I shouted out to him, "Pay him off!"
He shouted back, "I am not stingy, but I hate it when things like this happen. It bothers me."
"The doctor said that if I didn't feel any pain then operation would be necessary". As she held my hand, her fingers appeared so bony. "You know, Trúc, I was to blame," she said. "I owe your uncle many apologies. Now, it serves me right!"
I tried to assure her. "Don't talk like that".
The maternity ward was silent. My parents were standing outside. Uncle was dozing in a bench, occasionally slopping at mosquitoes. A lot of stubble had just grown only after a short time. The doctor placed an apron on me and I heard her let go a sigh as she stepped outside.
Aunt lay on the table, a very short table, with her legs folded back. Her belly rose up much higher than her face and she bled and turned pale, trembling slightly.
Her tears ran clear across my hand and she moaned, "It's not so easy to be a wife. It serves me right."
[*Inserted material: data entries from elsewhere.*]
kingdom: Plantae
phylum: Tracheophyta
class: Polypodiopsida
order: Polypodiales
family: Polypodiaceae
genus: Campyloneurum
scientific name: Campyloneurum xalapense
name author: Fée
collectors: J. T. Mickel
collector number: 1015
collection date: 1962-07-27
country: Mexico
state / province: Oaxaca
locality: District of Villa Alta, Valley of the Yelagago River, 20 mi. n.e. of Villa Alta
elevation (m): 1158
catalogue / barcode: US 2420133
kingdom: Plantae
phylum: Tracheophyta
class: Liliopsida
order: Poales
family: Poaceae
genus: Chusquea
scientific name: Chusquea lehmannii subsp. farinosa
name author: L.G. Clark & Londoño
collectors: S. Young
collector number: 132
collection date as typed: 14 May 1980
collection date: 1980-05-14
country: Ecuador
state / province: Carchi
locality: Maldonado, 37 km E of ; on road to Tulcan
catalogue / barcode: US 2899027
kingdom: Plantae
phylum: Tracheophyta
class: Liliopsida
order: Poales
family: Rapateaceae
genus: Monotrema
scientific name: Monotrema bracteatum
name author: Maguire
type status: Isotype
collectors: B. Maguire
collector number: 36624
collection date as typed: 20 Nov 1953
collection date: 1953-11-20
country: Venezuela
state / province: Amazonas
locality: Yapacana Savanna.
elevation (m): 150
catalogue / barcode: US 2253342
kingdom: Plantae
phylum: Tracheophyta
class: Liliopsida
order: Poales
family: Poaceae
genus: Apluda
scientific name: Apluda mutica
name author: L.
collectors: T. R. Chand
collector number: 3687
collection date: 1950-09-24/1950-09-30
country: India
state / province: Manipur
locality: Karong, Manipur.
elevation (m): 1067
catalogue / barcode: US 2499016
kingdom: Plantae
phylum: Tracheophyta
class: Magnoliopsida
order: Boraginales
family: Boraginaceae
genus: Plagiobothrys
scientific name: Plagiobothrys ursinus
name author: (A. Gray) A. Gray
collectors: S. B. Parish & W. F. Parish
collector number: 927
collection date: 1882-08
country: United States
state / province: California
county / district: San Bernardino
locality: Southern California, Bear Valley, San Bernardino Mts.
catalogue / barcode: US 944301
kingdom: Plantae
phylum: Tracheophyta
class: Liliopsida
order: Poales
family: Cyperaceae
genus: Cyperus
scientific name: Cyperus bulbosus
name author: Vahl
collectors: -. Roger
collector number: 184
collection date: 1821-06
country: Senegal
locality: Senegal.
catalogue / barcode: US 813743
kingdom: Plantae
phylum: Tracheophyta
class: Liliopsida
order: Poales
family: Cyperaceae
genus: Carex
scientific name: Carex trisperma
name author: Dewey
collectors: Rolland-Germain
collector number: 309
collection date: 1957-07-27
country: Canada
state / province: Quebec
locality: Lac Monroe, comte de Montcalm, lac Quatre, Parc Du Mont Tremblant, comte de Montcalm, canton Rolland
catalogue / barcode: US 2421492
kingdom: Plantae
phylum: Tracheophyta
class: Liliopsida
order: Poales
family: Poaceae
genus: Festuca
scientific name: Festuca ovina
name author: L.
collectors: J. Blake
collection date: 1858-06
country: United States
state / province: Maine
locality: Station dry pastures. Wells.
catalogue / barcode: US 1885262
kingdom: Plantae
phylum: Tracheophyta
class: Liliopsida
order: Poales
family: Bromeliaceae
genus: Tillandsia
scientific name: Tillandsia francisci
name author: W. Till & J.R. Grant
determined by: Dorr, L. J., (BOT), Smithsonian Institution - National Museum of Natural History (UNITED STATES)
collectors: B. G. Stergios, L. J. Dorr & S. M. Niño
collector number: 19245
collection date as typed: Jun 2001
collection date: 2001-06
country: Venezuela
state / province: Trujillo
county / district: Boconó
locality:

I cried as well. Blood, red. I was frightened. I dragged a bucket at her feet over and stooped down to throw up.
"I want to tell you, after I die…"
"You won't die," I told her. "But just tell me…"
"That ring. I gave it away to someone."
I quivered. That ring with a red stone. Why did she mention it this moment? Red stones were like surrounding red blood drops. I bent to throw up… I myself had worn that ring on my finger.
"What's the use, aunt?" I asked. "What's the use, such a fantastic story?"
She looked up to the ceiling with wide-open eyes. A lizard was trying to swallow a beetle, its beck bulging. The beetle's legs struck out of the lizard's wide mouth. Something likes a smile on the open lips of aunt. "This ring, when I die, you…"
"How silly you are!" I shouted.
The doctor came in. "You get out, little girl!"
She ordered.
I could not concentrate on my lessons several days afterwards.
Before me was the image of aunt's face with her empty eyes looking at the infant wrapped in a towel. It closed its eyes shut, some young hairs moving slightly on its forehead. It breathed regularly & peacefully without knowing its mother's despair, who desired to go to the other world with the infant.
Uncle exclaimed with the delight of an old father, "Honey, it's a girl. Daughter or son, just the same to me. I treasure it."
"Daughter," she repeated with a voice like a knife cutting the void.
I went in search of a gift for the infant, and another for my aunt. What gift to fit an infant born to its father's delight and its mother's despair? What gift for a 17-year-old woman without any dream, any hope, any expectation in life?
I went…and went, browsing from morning till evening…two times to some stores, then came home with nothing to buy.
Many years passed. From time to time, after a visit to the country, mother told me that uncle and aunt had two more children.
Aunt was now a fat and capable housewife. I couldn't picture aunt as a fat woman. Once or twice I felt like going to the country for a visit but changed my mind.
And then I fell in love, and I forgot aunt. We went to a jeweler's shop to choose the rings. Sweet tiny rings sparkled in the window. I opened my hand to put rings on.
Suddenly, I caught sight of the red stone ring.
I asked the shop owner, "How did you acquire this ring?"
"You like it?"
"How did you have this ring?" I repeated the question.
She observed me carefully, "I am a dealer. I own a lot of this kind of rings, though some of them are of old style."
To prove it, she took out many red stone rings, and put them together. They were all exactly alike. I couldn't tell which one had belonged to my aunt.